Another point that the report makes is that the kind of malware attack the report looks at is very hard to carry out—such an attack would need a large team of people to pull off, rather than the average IT attack, which can be created by a small group or even an individual. OT attacks often require a physical presence within the targeted industrial centre.

“These things are very hard to do, but they are plausible,” Coburn says. “The scale of the operation would require a sizable investment for a group to carry out, so it comes back to who has the motivation to do an attack like this.

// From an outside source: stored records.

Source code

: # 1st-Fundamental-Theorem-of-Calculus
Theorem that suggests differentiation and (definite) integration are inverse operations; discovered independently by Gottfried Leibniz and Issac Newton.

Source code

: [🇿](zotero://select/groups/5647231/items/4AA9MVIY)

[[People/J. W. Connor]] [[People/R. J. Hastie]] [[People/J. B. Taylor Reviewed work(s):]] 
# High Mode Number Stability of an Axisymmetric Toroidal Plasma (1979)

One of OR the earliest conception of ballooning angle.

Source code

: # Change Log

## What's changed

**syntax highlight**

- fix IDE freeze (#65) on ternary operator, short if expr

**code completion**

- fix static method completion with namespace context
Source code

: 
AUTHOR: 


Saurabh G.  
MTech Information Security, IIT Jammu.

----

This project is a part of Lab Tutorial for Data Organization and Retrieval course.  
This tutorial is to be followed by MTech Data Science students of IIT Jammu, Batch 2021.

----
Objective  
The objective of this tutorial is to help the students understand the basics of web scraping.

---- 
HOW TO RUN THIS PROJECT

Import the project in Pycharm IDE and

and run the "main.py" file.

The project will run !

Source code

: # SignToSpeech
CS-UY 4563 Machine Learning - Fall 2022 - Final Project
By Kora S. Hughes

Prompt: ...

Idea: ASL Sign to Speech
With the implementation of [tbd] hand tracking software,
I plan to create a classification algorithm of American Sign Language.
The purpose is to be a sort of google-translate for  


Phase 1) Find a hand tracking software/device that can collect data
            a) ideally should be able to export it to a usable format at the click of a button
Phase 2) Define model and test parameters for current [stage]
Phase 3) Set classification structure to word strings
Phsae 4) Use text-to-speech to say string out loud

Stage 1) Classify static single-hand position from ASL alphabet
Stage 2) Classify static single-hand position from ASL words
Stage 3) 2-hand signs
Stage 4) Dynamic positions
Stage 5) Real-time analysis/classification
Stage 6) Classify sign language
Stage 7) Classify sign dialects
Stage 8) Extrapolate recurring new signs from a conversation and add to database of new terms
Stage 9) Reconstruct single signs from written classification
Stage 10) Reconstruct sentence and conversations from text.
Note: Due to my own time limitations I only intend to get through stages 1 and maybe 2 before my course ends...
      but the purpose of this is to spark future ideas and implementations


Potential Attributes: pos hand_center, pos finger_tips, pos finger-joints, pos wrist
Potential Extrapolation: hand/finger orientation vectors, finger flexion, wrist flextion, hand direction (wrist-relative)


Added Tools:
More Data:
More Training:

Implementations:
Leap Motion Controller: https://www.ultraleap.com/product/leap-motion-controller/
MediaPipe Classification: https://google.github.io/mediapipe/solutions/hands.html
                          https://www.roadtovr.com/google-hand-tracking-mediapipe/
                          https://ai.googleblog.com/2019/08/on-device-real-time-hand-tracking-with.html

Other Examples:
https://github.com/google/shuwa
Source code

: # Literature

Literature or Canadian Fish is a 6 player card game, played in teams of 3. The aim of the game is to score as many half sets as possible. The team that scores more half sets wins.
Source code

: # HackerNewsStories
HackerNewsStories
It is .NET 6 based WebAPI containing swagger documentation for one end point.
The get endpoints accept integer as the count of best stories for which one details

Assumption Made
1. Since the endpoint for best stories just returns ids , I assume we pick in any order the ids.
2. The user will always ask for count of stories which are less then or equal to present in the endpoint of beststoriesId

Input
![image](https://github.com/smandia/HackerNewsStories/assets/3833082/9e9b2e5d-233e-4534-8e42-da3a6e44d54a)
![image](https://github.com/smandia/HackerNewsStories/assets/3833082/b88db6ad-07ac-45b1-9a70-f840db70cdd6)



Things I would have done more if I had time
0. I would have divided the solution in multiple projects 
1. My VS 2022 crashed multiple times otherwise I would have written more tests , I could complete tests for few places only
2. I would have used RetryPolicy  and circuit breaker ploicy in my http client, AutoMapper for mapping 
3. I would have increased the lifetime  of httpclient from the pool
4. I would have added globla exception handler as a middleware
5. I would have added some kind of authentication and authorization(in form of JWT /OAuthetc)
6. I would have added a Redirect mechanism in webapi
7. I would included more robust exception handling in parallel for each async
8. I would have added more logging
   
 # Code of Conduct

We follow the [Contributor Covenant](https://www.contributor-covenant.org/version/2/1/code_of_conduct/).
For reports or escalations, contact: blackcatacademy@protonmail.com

“We considered several different threat actors—groups with different motivations. These include cyber-criminals who carry out about 95 percent of cyber attacks, people such as so-called hacktivists, who have a particular issue to draw attention to, and then the most capable groups—state-sponsored groups from other countries.

“We know that the Russians have an active ‘cyber defence’ group, we know that the Chinese have a particularly strong cyber team and there are groups operating in Iran and North Korea, for example. Any military cyber group particularly hostile to the US might get political permission to carry out this kind of attack—and most important it could be non-attributable. If you are carrying out an attack you could cover your traces pretty easily, so that no-one would know who did it. That’s a particular issue with cyber that the insurance industry will need to deal with.

“There’s a huge amount of focus on this issue in the insurance industry at present—I’m certainly not aware of any complacency around it. People are often surprised to realise the potential for this kind of attack, but there are a lot of people working in the insurance industry to address this, to develop insurance products and services to meet the demand for cyber protection in all aspects of business activity.”